Zuspruch fand das Elterngeld als Lohnersatz auch bei Vertreterinnen von CDU, FDP, PDS und SPD. Allerdings ist nach Meinung von Gabriele Heise, Landesvorsitzende der Liberalen Frauen Berlin, die Obergrenze von 1.800 Euro zu niedrig angesetzt. Eine staatliche Förderung in diesem Bereich hält sie jedoch für unbedingt nötig. Auch Kamilla Bühring (CDU), stellvertretende Landesvorsitzende der Frauen-Union Berlin, befürwortet das Elterngeld - selbst wenn es nach ihren Worten in der Union kontrovers diskutiert wurde. Im Wahlprogramm der Union fand es keinen Eingang. Trotzdem betont Bühring: „Schmidt hat meine ganze Unterstützung.“

Weniger einig mit der SPD ist sich Bühring allerdings beim Antidiskriminierungsgesetz (ADG): „Ich möchte das ADG eins zu eins, wie es Europa vorsieht, umsetzen." Gabriele Heise, Landesvorsitzende der Liberalen Frauen, sieht durch das ADG die Vertragsfreiheit als hohes Gut bedroht und lehnt das Gesetz daher ab. Katja Husen findet das zu kurz gedacht: Die Vertragsfreiheit müsse immer für beide Seiten gelten, also auch für Arbeitnehmerinnen.

„Das Ehegattensplitting kettet Frauen an Männer"
Anders als die SPD befürworten sowohl Husen als auch Bühring, die dreijährige Elternzeit zu verkürzen. Oft sei sie ein Eigentor für die Rückkehr in den Beruf, sagte die CDU-Politikerin und sprach sich für flexible Arbeitszeiten bereits während der Elternzeit aus. Damit solle Frauen der Wiedereinstieg erleichtert werden, so Bühring. Husen halte eine Verkürzung für praktisch, damit Frauen sich nicht dequalifizieren. Denn keine Bundesregierung würde eine Dequalifizierung absichern, fuhr die Grünen-Politikerin fort. Ferner könnten staatliche finanzielle Mittel nie Ersatz für eine selbstständige Erwerbstätigkeit sein.

Den Willen zur Abschaffung des Ehegattensplitting bekräftigte Evrim Baba, frauenpolitische Sprecherin der PDS-Fraktion im Berliner Abgeordnetenhaus. Die derzeitige Splitting-Praxis kette Frauen an Männer, statt jenen eine existenzsichernde Arbeit zu garantieren, sagte Baba.
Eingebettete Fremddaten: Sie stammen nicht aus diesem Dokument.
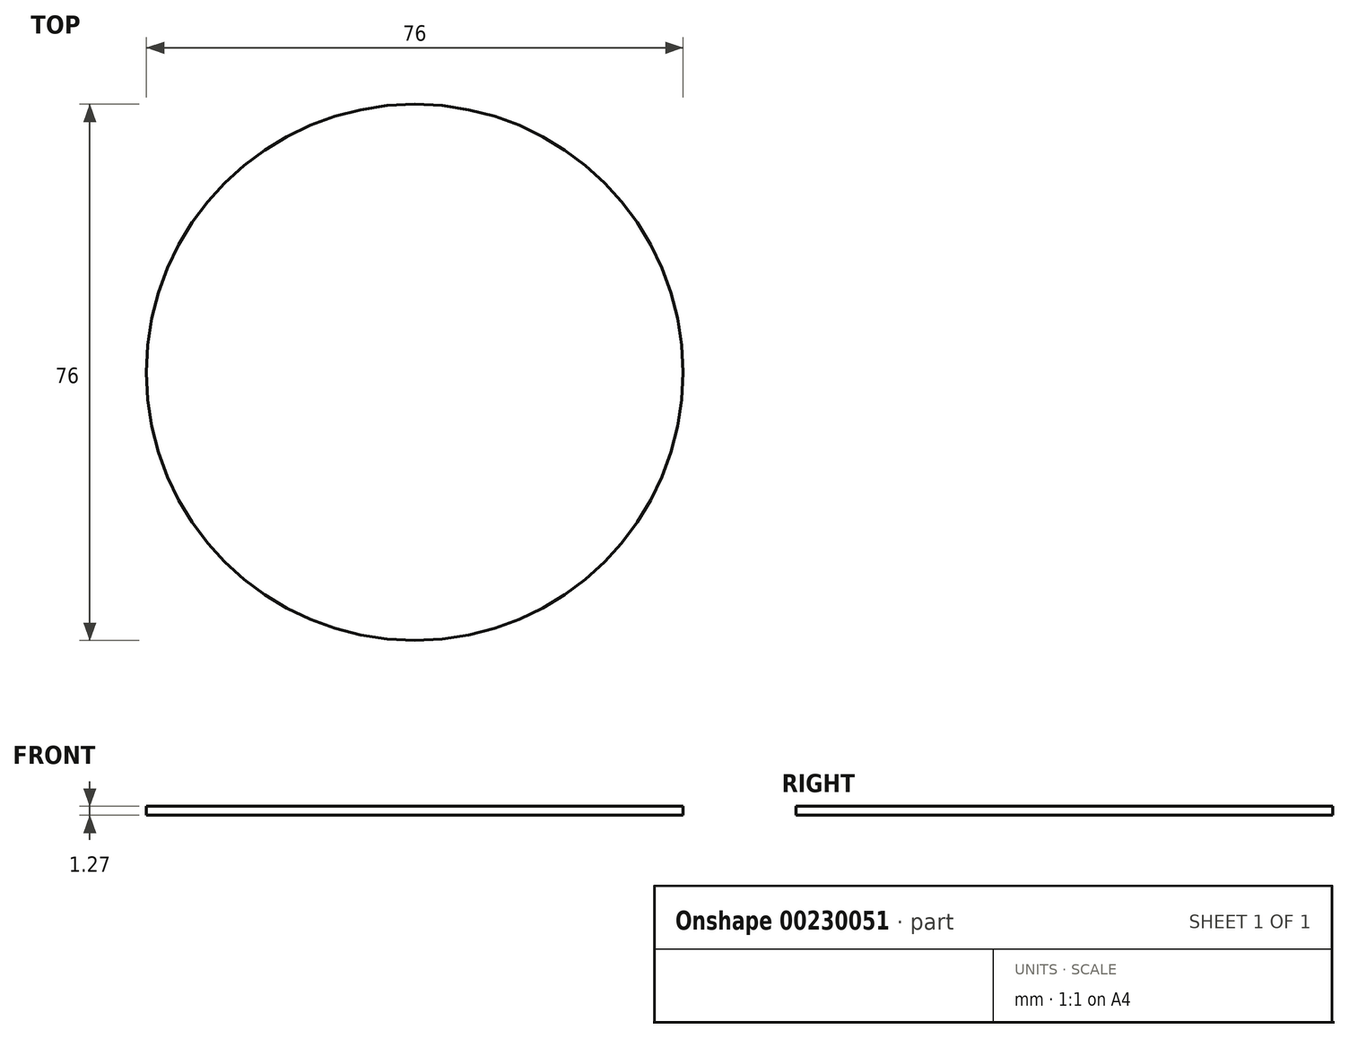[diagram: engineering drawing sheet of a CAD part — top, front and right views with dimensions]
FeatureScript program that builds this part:
annotation { "Feature Type Name" : "Feature", "Feature Type Description" : "" }
export const myFeature = defineFeature(function(context is Context, id is Id, definition is map)
    precondition{}
    {
        {
            var Q0;
            Q0=qCreatedBy(makeId("Top.planeOp"),FACE);
            var sketch = newSketch(context, id + "F0", { "sketchPlane" : qUnion([Q0])});
            skCircle(sketch, "E0", {"center": v(0, 0) * mm, "radius": 38 * mm});
            skSolve(sketch);
        }
        {
            var Q0;
            Q0=makeQuery(id+"F0.imprint","IMPRINT",FACE,{"disambiguationData":[TD([[makeQuery(id+"F0.imprint","IMPRINT",EDGE,{"derivedFrom":sQuery(id+"F0.wireOp",EDGE,"E0")}),1.0]])]});
            extrude(context, id + "F1", {"entities" : qUnion([Q0]), "depth" : 1.27 * mm});
        }
    });
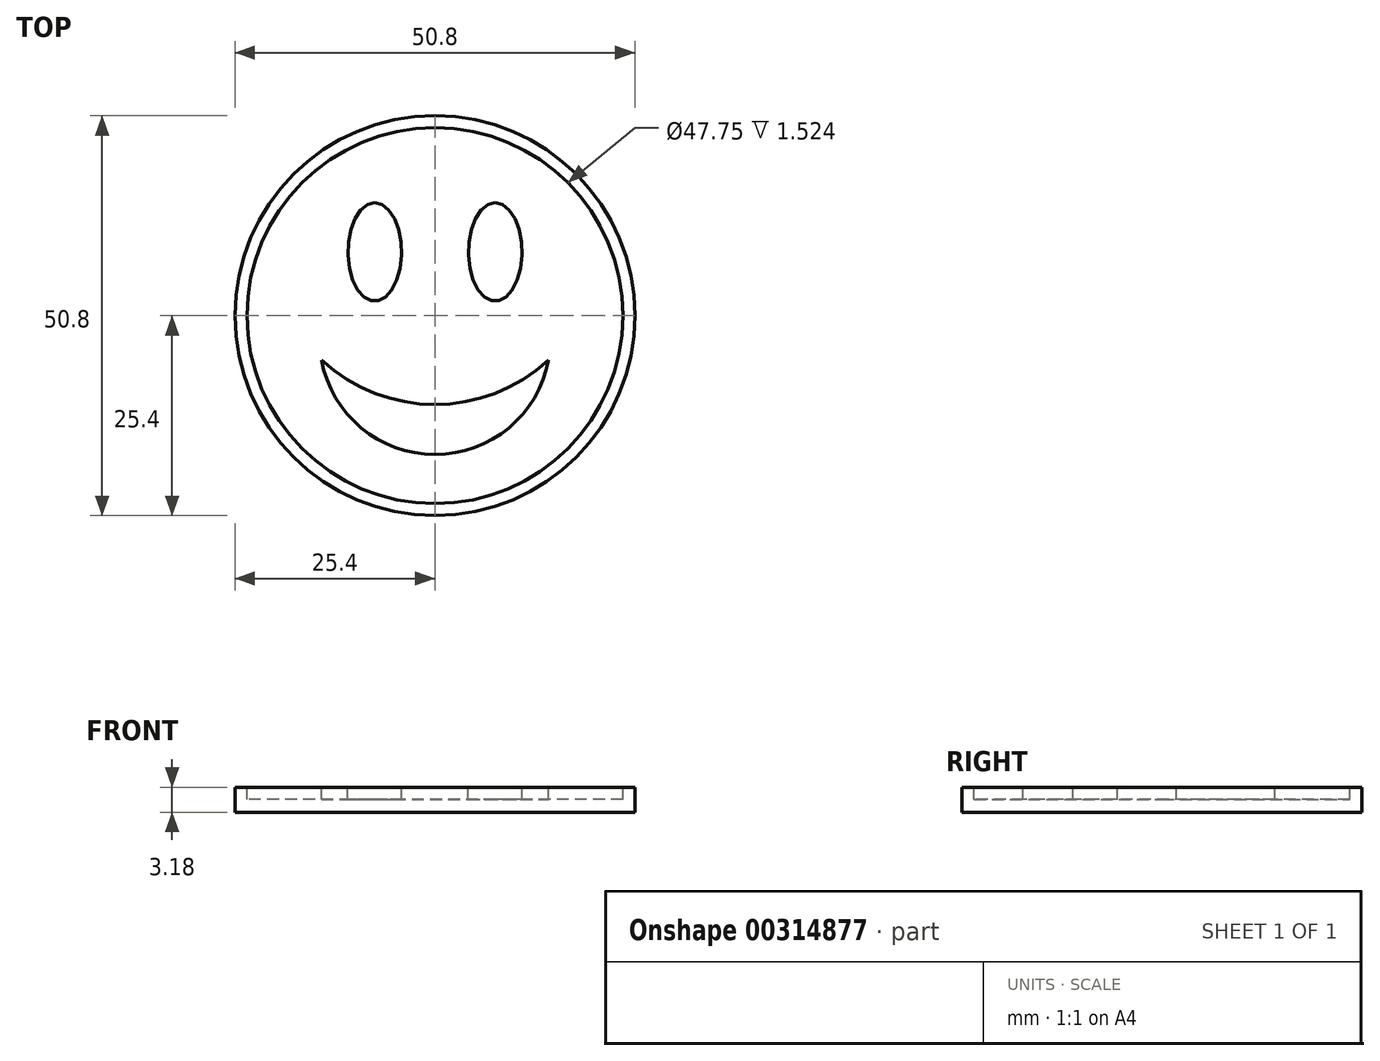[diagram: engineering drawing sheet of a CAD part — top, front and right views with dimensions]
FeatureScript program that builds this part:
annotation { "Feature Type Name" : "Feature", "Feature Type Description" : "" }
export const myFeature = defineFeature(function(context is Context, id is Id, definition is map)
    precondition{}
    {
        {
            var Q0;
            Q0=qCreatedBy(makeId("Top.planeOp"),FACE);
            var sketch = newSketch(context, id + "F0", { "sketchPlane" : qUnion([Q0])});
            skCircle(sketch, "E0", {"center": v(0, 0) * mm, "radius": 25.4 * mm});
            skSolve(sketch);
        }
        {
            var Q0;
            Q0=makeQuery(id+"F0.imprint","IMPRINT",FACE,{"disambiguationData":[TD([[makeQuery(id+"F0.imprint","IMPRINT",EDGE,{"derivedFrom":sQuery(id+"F0.wireOp",EDGE,"E0")}),1.0]])]});
            extrude(context, id + "F1", {"entities" : qUnion([Q0]), "depth" : 3.17 * mm});
        }
        {
            var Q0;
            Q0=makeQuery(id+"F1.opExtrude","CAP_FACE",FACE,{"disambiguationData":[OSD([sQuery(id+"F0.wireOp",EDGE,"E0")])],"isStart":false});
            var sketch = newSketch(context, id + "F2", { "sketchPlane" : qUnion([Q0])});
            skEllipse(sketch, "E1", {"center": v(-7.65, 8.1) * mm, "majorRadius": 6.24 * mm, "minorRadius": 3.42 * mm, "majorAxis": v(0, 1)});
            skArc(sketch, "E2", {"start": v(-14.42, -5.63) * mm, "mid": v(0, -17.64) * mm, "end": v(14.42, -5.63) * mm});
            skArc(sketch, "E3", {"start": v(-14.42, -5.63) * mm, "mid": v(0, -11.29) * mm, "end": v(14.42, -5.63) * mm});
            skEllipse(sketch, "E4.MirrorC", {"center": v(7.65, 8.1) * mm, "majorRadius": 6.24 * mm, "minorRadius": 3.42 * mm, "majorAxis": v(0, 1)});
            skCircle(sketch, "E5", {"center": v(0, 0) * mm, "radius": 23.88 * mm});
            skSolve(sketch);
        }
        {
            var Q0;
            Q0=makeQuery(id+"F2.imprint","IMPRINT",FACE,{"disambiguationData":[TD([[makeQuery(id+"F2.imprint","IMPRINT",EDGE,{"derivedFrom":sQuery(id+"F2.wireOp",EDGE,"E1")}),-1.0]])]});
            extrude(context, id + "F3", {"entities" : qUnion([Q0]), "operationType" : NewBodyOperationType.REMOVE, "oppositeDirection" : true, "depth" : 1.52 * mm});
        }
    });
Entgegen den Aussagen im SPD-Wahlmanifest befürwortet Riemann-Hanewinckel an Stelle des Ehegattensplitting eine Individualbesteuerung, wie sie dem zwd gegenüber sagte. Ein Verzicht auf das Splitting-Modell hätte sich jedoch in der SPD nicht durchsetzen können. Dafür hätte man das Steuersystem umstrukturieren müssen, so Riemann-Hanewinckel. Für eine Abschaffung der Steuerklasse V hat sich die FDP in ihrem Programm ausgesprochen. Damit sollen Arbeitsanreize für die geringer Verdienenden in Ehegemeinschaften geschaffen werden, heißt es im Programm der Liberalen. Der Wegfall der Steuerklasse V würde sich jedoch mit der Einführung des von der FDP geplanten Drei-Stufen-Modells zwangsläufig ergeben.

„Wirtschaftsverbände sind keine humanitären Einrichtungen“
Im Gegensatz zu den Vertreterinnen von Bündnis 90/Die Grünen und PDS, die das Gleichstellungsgesetz in der Privatwirtschaft befürworten, sieht Heise darin einen Nachteil für Frauen: „Das Gesetz schadet Frauen mehr als es nutzen würde und könnte zu einem Beschäftigungshemmnis für Frauen werden." Außerdem betonte die FDP-Politikerin, dass Wirtschaftsverbände keine humanitären Einrichtungen seien.